A ball is thrown vertically up into the air from the edge of a 24.5m high cliff and falls to the base of the cliff. If the initial vertical velocity was 19.6m/s, find the time taken for the ball to land at the foot of the cliff. Answer given is 5 seconds

But I keep getting 2 ot 3 seconds regardless of what SUVAT equation I used.
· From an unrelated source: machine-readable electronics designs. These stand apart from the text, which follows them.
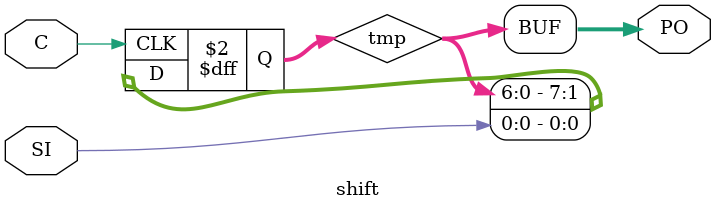
<source format=sv>

module shift (C, SI, PO); 
input  C,SI; 
output [7:0] PO; 
reg [7:0] tmp; 
 
  always @(posedge C) 
  begin 
    tmp = {tmp[6:0], SI}; 
  end 
  assign PO = tmp; 
endmodule

</source>
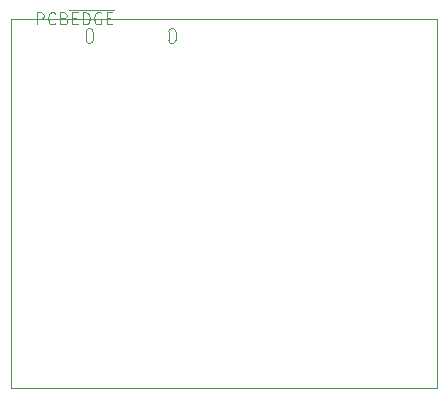
<source format=gbr>
G04 #@! TF.GenerationSoftware,KiCad,Pcbnew,(5.1.4)-1*
G04 #@! TF.CreationDate,2019-09-17T16:39:36-04:00*
G04 #@! TF.ProjectId,led_lock_ctrl,6c65645f-6c6f-4636-9b5f-6374726c2e6b,rev?*
G04 #@! TF.SameCoordinates,Original*
G04 #@! TF.FileFunction,Profile,NP*
%FSLAX46Y46*%
G04 Gerber Fmt 4.6, Leading zero omitted, Abs format (unit mm)*
G04 Created by KiCad (PCBNEW (5.1.4)-1) date 2019-09-17 16:39:36*
%MOMM*%
%LPD*%
G04 APERTURE LIST*
%ADD10C,0.050000*%
%ADD11C,0.000100*%
G04 APERTURE END LIST*
D10*
X162814000Y-119634000D02*
X195580000Y-119634000D01*
X162814000Y-88392000D02*
X162814000Y-119634000D01*
X198882000Y-88392000D02*
X162814000Y-88392000D01*
X198882000Y-119634000D02*
X198882000Y-88392000D01*
X195580000Y-119634000D02*
X198882000Y-119634000D01*
D11*
X169774000Y-89470000D02*
X169774000Y-90170000D01*
X169474000Y-89170000D02*
G75*
G02X169774000Y-89470000I0J-300000D01*
G01*
X169174000Y-89470000D02*
G75*
G02X169474000Y-89170000I300000J0D01*
G01*
X169174000Y-90170000D02*
X169174000Y-89470000D01*
X169474000Y-90470000D02*
G75*
G02X169174000Y-90170000I0J300000D01*
G01*
X169774000Y-90170000D02*
G75*
G02X169474000Y-90470000I-300000J0D01*
G01*
X176774000Y-89470000D02*
X176774000Y-90170000D01*
X176474000Y-89170000D02*
G75*
G02X176774000Y-89470000I0J-300000D01*
G01*
X176174000Y-89470000D02*
G75*
G02X176474000Y-89170000I300000J0D01*
G01*
X176174000Y-90170000D02*
X176174000Y-89470000D01*
X176474000Y-90470000D02*
G75*
G02X176174000Y-90170000I0J300000D01*
G01*
X176774000Y-90170000D02*
G75*
G02X176474000Y-90470000I-300000J0D01*
G01*
D10*
X164999343Y-88819380D02*
X164999343Y-87819380D01*
X165380295Y-87819380D01*
X165475533Y-87867000D01*
X165523152Y-87914619D01*
X165570771Y-88009857D01*
X165570771Y-88152714D01*
X165523152Y-88247952D01*
X165475533Y-88295571D01*
X165380295Y-88343190D01*
X164999343Y-88343190D01*
X166570771Y-88724142D02*
X166523152Y-88771761D01*
X166380295Y-88819380D01*
X166285057Y-88819380D01*
X166142200Y-88771761D01*
X166046962Y-88676523D01*
X165999343Y-88581285D01*
X165951724Y-88390809D01*
X165951724Y-88247952D01*
X165999343Y-88057476D01*
X166046962Y-87962238D01*
X166142200Y-87867000D01*
X166285057Y-87819380D01*
X166380295Y-87819380D01*
X166523152Y-87867000D01*
X166570771Y-87914619D01*
X167332676Y-88295571D02*
X167475533Y-88343190D01*
X167523152Y-88390809D01*
X167570771Y-88486047D01*
X167570771Y-88628904D01*
X167523152Y-88724142D01*
X167475533Y-88771761D01*
X167380295Y-88819380D01*
X166999343Y-88819380D01*
X166999343Y-87819380D01*
X167332676Y-87819380D01*
X167427914Y-87867000D01*
X167475533Y-87914619D01*
X167523152Y-88009857D01*
X167523152Y-88105095D01*
X167475533Y-88200333D01*
X167427914Y-88247952D01*
X167332676Y-88295571D01*
X166999343Y-88295571D01*
X167761248Y-87582000D02*
X168666010Y-87582000D01*
X167999343Y-88295571D02*
X168332676Y-88295571D01*
X168475533Y-88819380D02*
X167999343Y-88819380D01*
X167999343Y-87819380D01*
X168475533Y-87819380D01*
X168666010Y-87582000D02*
X169666010Y-87582000D01*
X168904105Y-88819380D02*
X168904105Y-87819380D01*
X169142200Y-87819380D01*
X169285057Y-87867000D01*
X169380295Y-87962238D01*
X169427914Y-88057476D01*
X169475533Y-88247952D01*
X169475533Y-88390809D01*
X169427914Y-88581285D01*
X169380295Y-88676523D01*
X169285057Y-88771761D01*
X169142200Y-88819380D01*
X168904105Y-88819380D01*
X169666010Y-87582000D02*
X170666010Y-87582000D01*
X170427914Y-87867000D02*
X170332676Y-87819380D01*
X170189819Y-87819380D01*
X170046962Y-87867000D01*
X169951724Y-87962238D01*
X169904105Y-88057476D01*
X169856486Y-88247952D01*
X169856486Y-88390809D01*
X169904105Y-88581285D01*
X169951724Y-88676523D01*
X170046962Y-88771761D01*
X170189819Y-88819380D01*
X170285057Y-88819380D01*
X170427914Y-88771761D01*
X170475533Y-88724142D01*
X170475533Y-88390809D01*
X170285057Y-88390809D01*
X170666010Y-87582000D02*
X171570771Y-87582000D01*
X170904105Y-88295571D02*
X171237438Y-88295571D01*
X171380295Y-88819380D02*
X170904105Y-88819380D01*
X170904105Y-87819380D01*
X171380295Y-87819380D01*
M02*

</source>
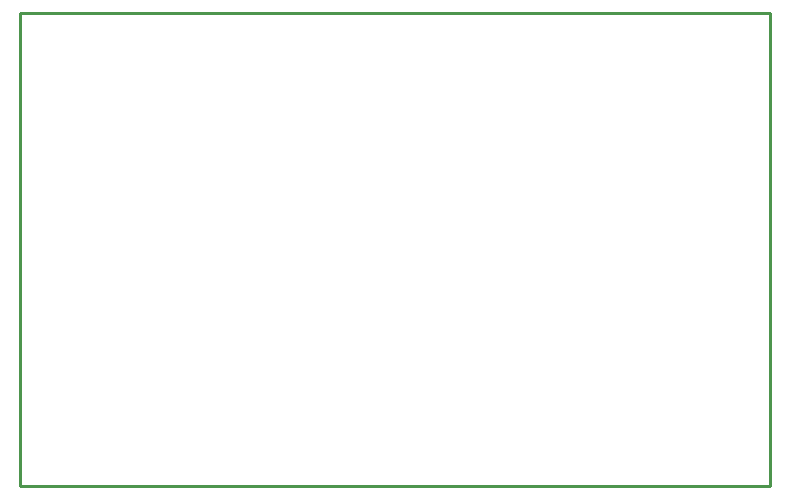
<source format=gbr>
G04 EAGLE Gerber RS-274X export*
G75*
%MOMM*%
%FSLAX34Y34*%
%LPD*%
%IN*%
%IPPOS*%
%AMOC8*
5,1,8,0,0,1.08239X$1,22.5*%
G01*
%ADD10C,0.254000*%


D10*
X0Y0D02*
X635000Y0D01*
X635000Y400050D01*
X0Y400050D01*
X0Y0D01*
M02*

</source>
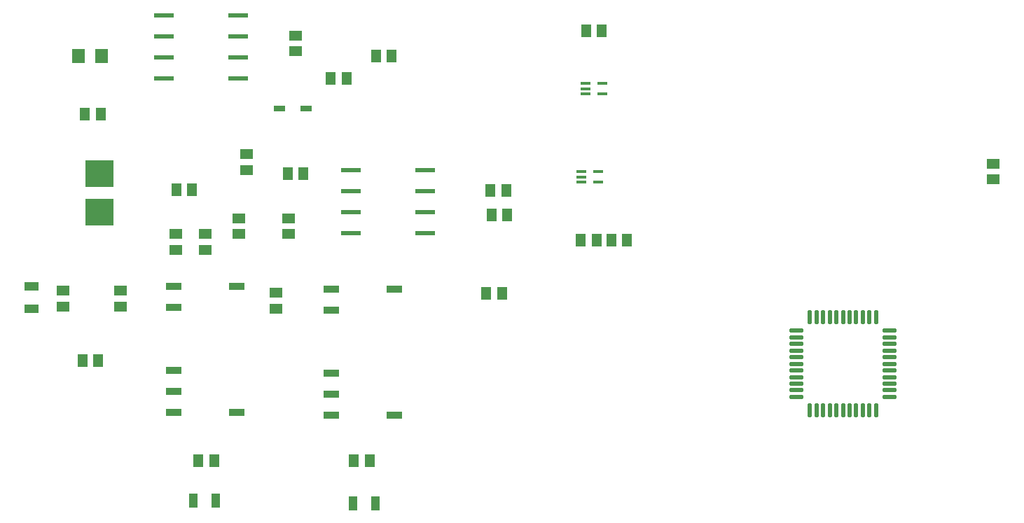
<source format=gtp>
G04 Layer_Color=8421504*
%FSLAX25Y25*%
%MOIN*%
G70*
G01*
G75*
%ADD10R,0.05118X0.05906*%
%ADD11R,0.06299X0.07087*%
%ADD12R,0.09650X0.02400*%
%ADD13R,0.04600X0.01400*%
%ADD14R,0.05906X0.05118*%
%ADD15R,0.05300X0.02800*%
%ADD16R,0.13386X0.12795*%
%ADD17R,0.04331X0.06693*%
%ADD18R,0.06693X0.04331*%
%ADD19R,0.07700X0.03800*%
%ADD20O,0.02165X0.06890*%
%ADD21O,0.06890X0.02165*%
D10*
X276240Y306000D02*
D03*
X268760D02*
D03*
X297740Y316500D02*
D03*
X290260D02*
D03*
X159240Y289000D02*
D03*
X151760D02*
D03*
X397740Y328500D02*
D03*
X390260D02*
D03*
X350240Y203500D02*
D03*
X342760D02*
D03*
X255740Y260500D02*
D03*
X248260D02*
D03*
X395240Y229000D02*
D03*
X387760D02*
D03*
X202740Y253000D02*
D03*
X195260D02*
D03*
X352240Y252500D02*
D03*
X344760D02*
D03*
X409740Y229000D02*
D03*
X402260D02*
D03*
X352740Y241000D02*
D03*
X345260D02*
D03*
X158000Y171500D02*
D03*
X150520D02*
D03*
X287260Y124000D02*
D03*
X279780D02*
D03*
X213260D02*
D03*
X205780D02*
D03*
D11*
X148488Y316500D02*
D03*
X159512D02*
D03*
D12*
X189375Y336000D02*
D03*
Y326000D02*
D03*
Y316000D02*
D03*
Y306000D02*
D03*
X224625D02*
D03*
Y316000D02*
D03*
Y326000D02*
D03*
Y336000D02*
D03*
X278375Y262346D02*
D03*
Y252346D02*
D03*
Y242346D02*
D03*
Y232346D02*
D03*
X313625D02*
D03*
Y242346D02*
D03*
Y252346D02*
D03*
Y262346D02*
D03*
D13*
X389900Y303559D02*
D03*
Y301000D02*
D03*
Y298441D02*
D03*
X398100D02*
D03*
Y303559D02*
D03*
X387900Y261559D02*
D03*
Y259000D02*
D03*
Y256441D02*
D03*
X396100D02*
D03*
Y261559D02*
D03*
D14*
X252000Y318760D02*
D03*
Y326240D02*
D03*
X584000Y265240D02*
D03*
Y257760D02*
D03*
X228500Y262260D02*
D03*
Y269740D02*
D03*
X225000Y239240D02*
D03*
Y231760D02*
D03*
X195000Y231740D02*
D03*
Y224260D02*
D03*
X248500Y239240D02*
D03*
Y231760D02*
D03*
X209000Y231740D02*
D03*
Y224260D02*
D03*
X168760Y204740D02*
D03*
Y197260D02*
D03*
X242500Y203740D02*
D03*
Y196260D02*
D03*
X141260Y204740D02*
D03*
Y197260D02*
D03*
D15*
X244150Y291500D02*
D03*
X256850D02*
D03*
D16*
X158500Y260654D02*
D03*
Y242346D02*
D03*
D17*
X214075Y105000D02*
D03*
X203445D02*
D03*
X290075Y103500D02*
D03*
X279445D02*
D03*
D18*
X126260Y206815D02*
D03*
Y196185D02*
D03*
D19*
X269020Y205500D02*
D03*
Y195500D02*
D03*
Y165500D02*
D03*
Y155500D02*
D03*
Y145500D02*
D03*
X299020D02*
D03*
Y205500D02*
D03*
X194020Y207000D02*
D03*
Y197000D02*
D03*
Y167000D02*
D03*
Y157000D02*
D03*
Y147000D02*
D03*
X224020D02*
D03*
Y207000D02*
D03*
D20*
X496752Y147756D02*
D03*
X499902D02*
D03*
X503051D02*
D03*
X506201D02*
D03*
X509350D02*
D03*
X512500D02*
D03*
X515650D02*
D03*
X518799D02*
D03*
X521949D02*
D03*
X525098D02*
D03*
X528248D02*
D03*
Y192244D02*
D03*
X525098D02*
D03*
X521949D02*
D03*
X518799D02*
D03*
X515650D02*
D03*
X512500D02*
D03*
X509350D02*
D03*
X506201D02*
D03*
X503051D02*
D03*
X499902D02*
D03*
X496752D02*
D03*
D21*
X534744Y154252D02*
D03*
Y157402D02*
D03*
Y160551D02*
D03*
Y163701D02*
D03*
Y166850D02*
D03*
Y170000D02*
D03*
Y173150D02*
D03*
Y176299D02*
D03*
Y179449D02*
D03*
Y182598D02*
D03*
Y185748D02*
D03*
X490256D02*
D03*
Y182598D02*
D03*
Y179449D02*
D03*
Y176299D02*
D03*
Y173150D02*
D03*
Y170000D02*
D03*
Y166850D02*
D03*
Y163701D02*
D03*
Y160551D02*
D03*
Y157402D02*
D03*
Y154252D02*
D03*
M02*

</source>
Please could someone help me with this?

Reply 1

username4591252

I got 5 seconds, using s = ut + 1/2 at²

For my SUVAT table, with up as the positive direction:

S: -24.5
U: 19.6
V: x
A: -9.8
T: t

and then solving the quadratic for t

Reply 2

ddsizebra

Original post by FlawlessChicken

I got 5 seconds, using s = ut 1/2 at²

For my SUVAT table, with up as the positive direction:

S: -24.5
U: 19.6
V: x
A: -9.8
T: t

I thought it was s = ut 1/2 at^2

(edited 5 years ago)

Reply 3

username4591252

Yeah I meant s = ut + 1/2 at^2 , it's weird typing maths on here

Original post by ddsizebra

I thought it was s = ut 1/2 at^2

Reply 4

ghostwalker

Original post by FlawlessChicken

Yeah I meant s = ut + 1/2 at^2 , it's weird typing maths on here

Try using LaTeX - userguide here.

\displaystyle s=ut+\frac{1}{2}at^2

Reply 5

ddsizebra

Original post by FlawlessChicken

Yeah I meant s = ut + 1/2 at^2 , it's weird typing maths on here

I've tried that way repeatedly but still getting 2 or 3 not 5.... what I'm I doing wrong?

Reply 6

optalk

Original post by ddsizebra

I've tried that way repeatedly but still getting 2 or 3 not 5.... what I'm I doing wrong?

Well, take 19.6 to be a negative value (it's a vector quantity and thus can have negative values), seeing as it's being thrown upwards. Then all you do is plug in your values.

24.5 = (-19.6)(t) +1/2(9.81)(t)^2

Also, might I add, you'll get two values but since it's asking for time, you take the positive one.